:: Extrait sélectionné ::
____
Question au Gouvernement n° 4168 :
médias

14e Législature

Question de : M. Michel Françaix
Oise (3e circonscription) - Socialiste, écologiste et républicain

Question posée en séance, et publiée le 21 juillet 2016


TRAITEMENT MÉDIATIQUE DES ATTENTATS

M. le président. La parole est à M. Michel Françaix, pour le groupe socialiste, écologiste et républicain.

M. Michel Françaix. Madame la ministre de la culture et de la communication, depuis longtemps sur les réseaux sociaux, on voit des vidéos faites pour nourrir les instincts du voyeurisme. Difficile d'y remédier, car ces réseaux donnent la parole à chaque citoyen, et cela est parfois précieux, même si l'on sait aussi que tout n'est pas humanisme chez l'homme.

Puis les chaînes d'information continue, boucle obsessionnelle qui brasse parfois plus de vide que de fond, sont rentrées dans la course, privilégiant trop souvent « l'informer vite » sur « l'informer bien ».

Lors des événements tragiques que nous venons de vivre, les chaînes généralistes privées et publiques ont participé hélas à ce triste spectacle fait d'exploitation de la douleur, d'images insoutenables et de rumeurs non vérifiées. On a donné trop souvent à voir du sang, des morts, sans aucun respect des victimes, sans aucun recul, sans aucune considération pour l'intelligence ou la sensibilité des téléspectateurs.

M. Paul Molac. Eh oui.

M. Michel Françaix. Loin de moi l'idée de demander aux législateurs de rédiger à la place des journalistes code de déontologie ou charte d'éthique. Loin de moi l'idée de vous demander, madame la ministre, une intervention qui remettrait en cause l'indépendance des journalistes, car il est révolu, le temps où le Président de la République intervenait à tout bout de champ et nommait les présidents des chaînes du service public. (Applaudissements sur quelques bancs du groupe socialiste, écologiste et républicain.)

C'est au Conseil supérieur de l’audiovisuel – CSA – d'intervenir fermement pour que simplification, spectacularisation, émotion et mise en scène ne prennent pas définitivement l'avantage sur la mise en perspective. C'est aux journalistes d'approfondir leur réflexion avec nous, les citoyens, pour savoir que montrer, qu'occulter, où placer la limite du soutenable, où s'arrête l'information et où débute le voyeurisme dans un monde en pleine mutation.

Au CSA de rappeler droits et devoirs, et de faire que le cahier des charges soit respecté. Aux politiques eux-mêmes de lutter contre toutes formes de désinformation du style « dites-leur ce qu'ils veulent entendre ».

À vous, madame la ministre, de nous donner la direction, et de vous souvenir avec Victor Hugo que « Souvent la foule trahit le peuple ». (Applaudissements sur les bancs du groupe socialiste, écologiste et républicain.)

M. le président. La parole est à Mme la ministre de la culture et de la communication.

Mme Audrey Azoulay, ministre de la culture et de la communication. Monsieur le député, je comprends votre indignation, qui a également été celle de beaucoup de Français, alors que nous étions encore sous le choc de cette violence inouïe qui, à Nice, a frappé des enfants, des femmes, des hommes.
____
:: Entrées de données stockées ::
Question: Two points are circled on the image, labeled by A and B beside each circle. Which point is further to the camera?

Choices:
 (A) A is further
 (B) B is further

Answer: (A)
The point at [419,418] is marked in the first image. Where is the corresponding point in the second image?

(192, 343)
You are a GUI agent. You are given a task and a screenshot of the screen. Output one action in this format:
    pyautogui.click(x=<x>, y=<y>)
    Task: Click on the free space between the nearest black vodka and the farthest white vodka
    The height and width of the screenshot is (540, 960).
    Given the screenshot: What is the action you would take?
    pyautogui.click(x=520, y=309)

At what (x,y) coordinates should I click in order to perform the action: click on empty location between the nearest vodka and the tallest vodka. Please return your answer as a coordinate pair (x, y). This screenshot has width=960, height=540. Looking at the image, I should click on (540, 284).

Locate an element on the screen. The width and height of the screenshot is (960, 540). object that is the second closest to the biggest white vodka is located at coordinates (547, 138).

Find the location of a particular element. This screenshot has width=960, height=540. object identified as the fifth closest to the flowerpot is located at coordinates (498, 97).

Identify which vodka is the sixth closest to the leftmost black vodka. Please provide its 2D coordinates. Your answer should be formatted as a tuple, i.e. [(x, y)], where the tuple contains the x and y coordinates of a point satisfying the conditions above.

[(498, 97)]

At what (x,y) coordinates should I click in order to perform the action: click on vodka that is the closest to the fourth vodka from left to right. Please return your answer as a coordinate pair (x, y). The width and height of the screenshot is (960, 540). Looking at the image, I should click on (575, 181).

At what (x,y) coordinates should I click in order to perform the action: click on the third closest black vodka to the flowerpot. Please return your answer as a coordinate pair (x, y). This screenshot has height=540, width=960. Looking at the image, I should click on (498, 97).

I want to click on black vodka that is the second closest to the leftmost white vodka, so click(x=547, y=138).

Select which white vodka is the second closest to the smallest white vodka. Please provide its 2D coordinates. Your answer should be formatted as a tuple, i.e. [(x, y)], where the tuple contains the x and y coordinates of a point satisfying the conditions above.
____
:: Consigne ::
Rédigez la suite de l'extrait sur le traitement médiatique des attentats, à partir de sa dernière phrase. La liste provient d'une autre source.

:: Résultat ::
Il y a quarante-huit heures, j'ai défendu ici même devant vous la proposition de loi de votre collègue Patrick Bloche visant à renforcer l'indépendance des médias et à mieux protéger le travail des journalistes. La liberté de la presse est au cœur de notre démocratie. Nous ne devons pas transiger sur cette valeur.

Mais cette liberté implique aussi une responsabilité forte. Elle implique de la part des médias le respect des principes fondamentaux que sont la dignité humaine et l'honnêteté de l'information. C'est pour cela que la loi du 30 septembre 1986 relative à la liberté de communication a confié, vous l'avez dit, au CSA, autorité indépendante dont nous avons encore renforcé l'indépendance, la mission de veiller au bon respect de ces principes et que nous l'avons doté d'un pouvoir de sanction.

Dès janvier 2015, le CSA avait relevé des manquements, prononcé des mises en garde et même, pour les cas les plus graves, des mises en demeure. (« Pour quel résultat ? » sur les bancs du groupe Les Républicains.)

Le traitement de novembre 2015 n'a pas donné lieu à des incidents du même ordre. Force est de constater avec vous, malheureusement, que certains médias n'ont pas fait preuve de la même vigilance dans la couverture des événements du 14 juillet, diffusant des images choquantes ou même des informations infondées.

Le CSA s'est de nouveau saisi de la question. Il a adressé une note aux rédactions et vient d'annoncer l'ouverture d'une instruction sur la base des images dont il s'est saisi. Cette instruction pourra donner lieu à des sanctions.

M. François Loncle. Ils n'en ont rien à faire ! Ils continueront…

Mme Audrey Azoulay, ministre. Pour ce qui est du service public, France Télévisions l'a reconnu et a présenté des excuses : la diffusion d'images brutales et choquantes a été une erreur grave.

Vous avez cité Victor Hugo. Rousseau nous éclaire également lorsqu'il nous dit que mieux vaut une liberté dangereuse qu'une servitude tranquille. Mais la liberté implique la responsabilité et l'appel à la décence dans les toutes premières heures qui ont suivi le massacre ne concerne pas que les médias. (Applaudissements sur les bancs du groupe socialiste, écologiste et républicain.)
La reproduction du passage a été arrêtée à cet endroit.